* start *

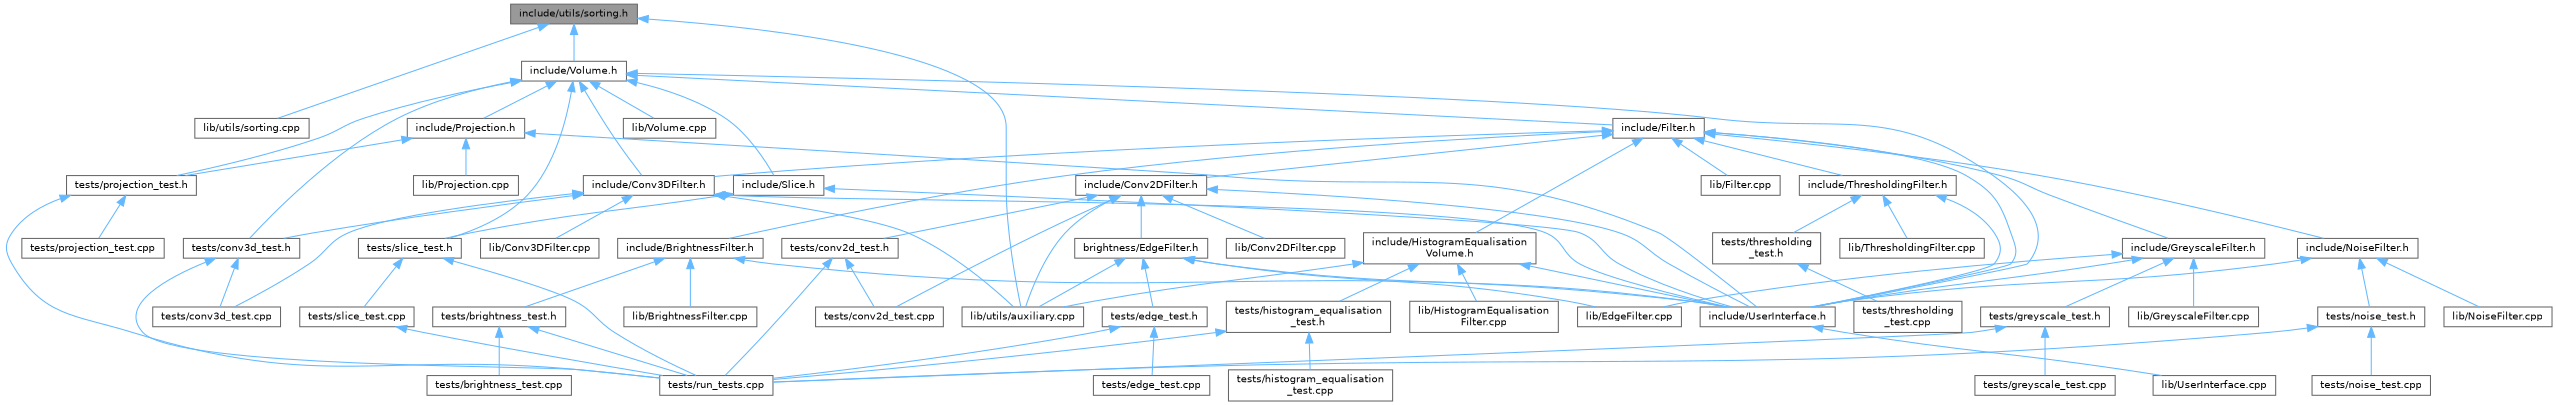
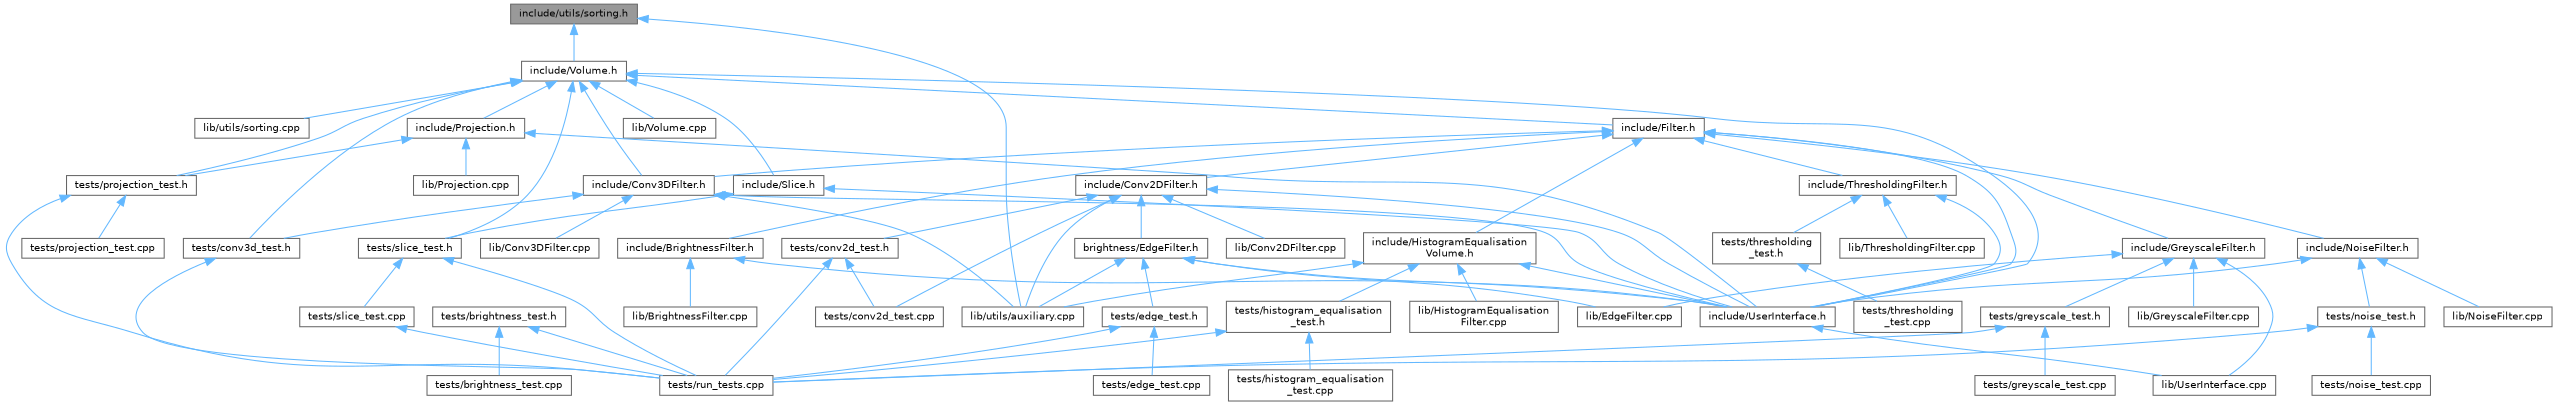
  digraph {
    node [color=grey40 fillcolor=white fontname=Helvetica fontsize=10 shape=box style=filled]
    edge [color=steelblue1 dir=back fontname=Helvetica fontsize=10 labelfontname=Helvetica labelfontsize=10 style=solid]
    n1 [color=gray40 fillcolor=grey60 fontcolor=black height=0.2 label="include/utils/sorting.h" width=0.4]
    n2 [height=0.2 label="include/Volume.h" width=0.4]
    n3 [height=0.2 label="lib/utils/auxiliary.cpp" width=0.4]
    n4 [height=0.2 label="lib/utils/sorting.cpp" width=0.4]
    n5 [height=0.2 label="include/Conv3DFilter.h" width=0.4]
    n6 [height=0.2 label="include/UserInterface.h" width=0.4]
    n7 [height=0.2 label="tests/conv3d_test.h" width=0.4]
    n8 [height=0.2 label="include/Filter.h" width=0.4]
    n9 [height=0.2 label="include/Projection.h" width=0.4]
    n10 [height=0.2 label="tests/projection_test.h" width=0.4]
    n11 [height=0.2 label="include/Slice.h" width=0.4]
    n12 [height=0.2 label="tests/slice_test.h" width=0.4]
    n13 [height=0.2 label="lib/Volume.cpp" width=0.4]
    n14 [height=0.2 label="lib/Conv3DFilter.cpp" width=0.4]
-   n15 [height=0.2 label="tests/conv3d_test.cpp" width=0.4]
    n16 [height=0.2 label="lib/UserInterface.cpp" width=0.4]
    n17 [height=0.2 label="tests/run_tests.cpp" width=0.4]
    n18 [height=0.2 label="include/BrightnessFilter.h" width=0.4]
    n19 [height=0.2 label="include/Conv2DFilter.h" width=0.4]
    n20 [height=0.2 label="include/GreyscaleFilter.h" width=0.4]
    n21 [height=0.2 label="include/HistogramEqualisation\lVolume.h" width=0.4]
    n22 [height=0.2 label="include/NoiseFilter.h" width=0.4]
    n23 [height=0.2 label="include/ThresholdingFilter.h" width=0.4]
-   n24 [height=0.2 label="lib/Filter.cpp" width=0.4]
    n25 [height=0.2 label="lib/Projection.cpp" width=0.4]
    n26 [height=0.2 label="tests/projection_test.cpp" width=0.4]
    n27 [height=0.2 label="tests/slice_test.cpp" width=0.4]
    n28 [height=0.2 label="lib/BrightnessFilter.cpp" width=0.4]
    n29 [height=0.2 label="tests/brightness_test.h" width=0.4]
    n30 [height=0.2 label="brightness/EdgeFilter.h" width=0.4]
    n31 [height=0.2 label="lib/Conv2DFilter.cpp" width=0.4]
    n32 [height=0.2 label="tests/conv2d_test.cpp" width=0.4]
    n33 [height=0.2 label="tests/conv2d_test.h" width=0.4]
    n34 [height=0.2 label="lib/EdgeFilter.cpp" width=0.4]
    n35 [height=0.2 label="lib/GreyscaleFilter.cpp" width=0.4]
    n36 [height=0.2 label="tests/greyscale_test.h" width=0.4]
    n37 [height=0.2 label="lib/HistogramEqualisation\lFilter.cpp" width=0.4]
    n38 [height=0.2 label="tests/histogram_equalisation\l_test.h" width=0.4]
    n39 [height=0.2 label="lib/NoiseFilter.cpp" width=0.4]
    n40 [height=0.2 label="tests/noise_test.h" width=0.4]
    n41 [height=0.2 label="lib/ThresholdingFilter.cpp" width=0.4]
    n42 [height=0.2 label="tests/thresholding\l_test.h" width=0.4]
    n43 [height=0.2 label="tests/brightness_test.cpp" width=0.4]
    n44 [height=0.2 label="tests/edge_test.h" width=0.4]
    n45 [height=0.2 label="tests/edge_test.cpp" width=0.4]
    n46 [height=0.2 label="tests/greyscale_test.cpp" width=0.4]
    n47 [height=0.2 label="tests/histogram_equalisation\l_test.cpp" width=0.4]
    n48 [height=0.2 label="tests/noise_test.cpp" width=0.4]
    n49 [height=0.2 label="tests/thresholding\l_test.cpp" width=0.4]
    n1 -> n2
    n1 -> n3
-   n1 -> n4
+   n2 -> n4
    n2 -> n5
    n2 -> n6
    n2 -> n7
    n2 -> n8
    n2 -> n9
    n2 -> n10
    n2 -> n11
    n2 -> n12
    n2 -> n13
    n5 -> n3
    n5 -> n6
    n5 -> n7
    n5 -> n14
-   n5 -> n15
    n6 -> n16
-   n7 -> n15
    n7 -> n17
    n8 -> n5
    n8 -> n6
    n8 -> n18
    n8 -> n19
    n8 -> n20
    n8 -> n21
    n8 -> n22
    n8 -> n23
-   n8 -> n24
    n9 -> n6
    n9 -> n10
    n9 -> n25
    n10 -> n17
    n10 -> n26
    n11 -> n6
    n11 -> n12
    n12 -> n17
    n12 -> n27
    n18 -> n6
    n18 -> n28
-   n18 -> n29
    n19 -> n3
    n19 -> n6
    n19 -> n30
    n19 -> n31
    n19 -> n32
    n19 -> n33
-   n20 -> n6
+   n20 -> n16
    n20 -> n34
    n20 -> n35
    n20 -> n36
    n21 -> n3
    n21 -> n6
    n21 -> n37
    n21 -> n38
    n22 -> n6
    n22 -> n39
    n22 -> n40
    n23 -> n6
    n23 -> n41
    n23 -> n42
    n27 -> n17
    n29 -> n17
    n29 -> n43
    n30 -> n3
    n30 -> n6
    n30 -> n34
    n30 -> n44
    n33 -> n17
    n33 -> n32
    n36 -> n17
    n36 -> n46
    n38 -> n17
    n38 -> n47
    n40 -> n17
    n40 -> n48
    n42 -> n49
    n44 -> n17
    n44 -> n45
  }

* end *

## Required work
Report every line in the entries above that contains the string "NoiseFilter".

## Solution to this task
    n22 [height=0.2 label="include/NoiseFilter.h" width=0.4]
    n39 [height=0.2 label="lib/NoiseFilter.cpp" width=0.4]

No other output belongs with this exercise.